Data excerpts
• • • • • • •
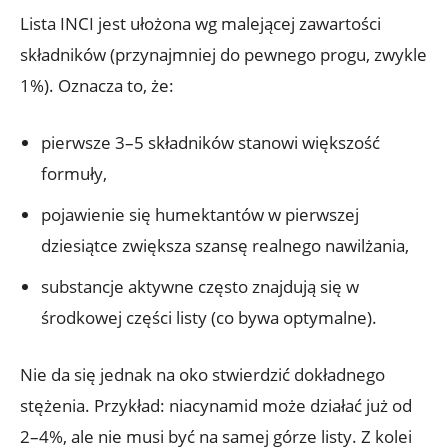
Lista INCI jest ułożona wg malejącej zawartości
składników (przynajmniej do pewnego progu, zwykle
1%). Oznacza to, że:
pierwsze 3–5 składników stanowi większość
formuły,
pojawienie się humektantów w pierwszej
dziesiątce zwiększa szansę realnego nawilżania,
substancje aktywne często znajdują się w
środkowej części listy (co bywa optymalne).
Nie da się jednak na oko stwierdzić dokładnego
stężenia. Przykład: niacynamid może działać już od
2–4%, ale nie musi być na samej górze listy. Z kolei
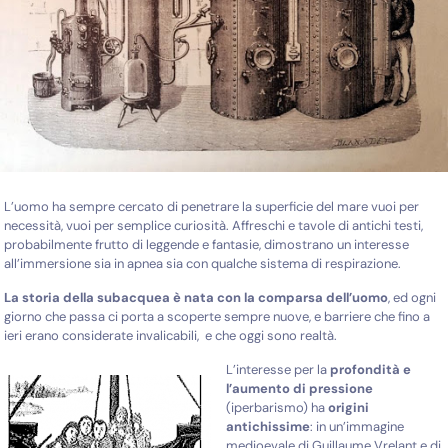
L’uomo ha sempre cercato di penetrare la superficie del mare vuoi per
necessità, vuoi per semplice curiosità. Affreschi e tavole di antichi testi,
probabilmente frutto di leggende e fantasie, dimostrano un interesse
all’immersione sia in apnea sia con qualche sistema di respirazione.
La storia della subacquea è nata con la comparsa dell’uomo
, ed ogni
giorno che passa ci porta a scoperte sempre nuove, e barriere che fino a
ieri erano considerate invalicabili, e che oggi sono realtà.
L’interesse per la
profondità e
l’aumento di pressione
(iperbarismo) ha
origini
antichissime
: in un’immagine
medioevale di Guillaume Vrelant e di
• • • • • • •
▶ Exercise brief:
List every text line from the rows above as a numbered list, skipping blank lines. Leave the pictures out of the answer.

▶ Task solution:
1. Lista INCI jest ułożona wg malejącej zawartości
2. składników (przynajmniej do pewnego progu, zwykle
3. 1%). Oznacza to, że:
4. pierwsze 3–5 składników stanowi większość
5. formuły,
6. pojawienie się humektantów w pierwszej
7. dziesiątce zwiększa szansę realnego nawilżania,
8. substancje aktywne często znajdują się w
9. środkowej części listy (co bywa optymalne).
10. Nie da się jednak na oko stwierdzić dokładnego
11. stężenia. Przykład: niacynamid może działać już od
12. 2–4%, ale nie musi być na samej górze listy. Z kolei
13. L’uomo ha sempre cercato di penetrare la superficie del mare vuoi per
14. necessità, vuoi per semplice curiosità. Affreschi e tavole di antichi testi,
15. probabilmente frutto di leggende e fantasie, dimostrano un interesse
16. all’immersione sia in apnea sia con qualche sistema di respirazione.
17. La storia della subacquea è nata con la comparsa dell’uomo
18. , ed ogni
19. giorno che passa ci porta a scoperte sempre nuove, e barriere che fino a
20. ieri erano considerate invalicabili, e che oggi sono realtà.
21. L’interesse per la
22. profondità e
23. l’aumento di pressione
24. (iperbarismo) ha
25. origini
26. antichissime
27. : in un’immagine
28. medioevale di Guillaume Vrelant e di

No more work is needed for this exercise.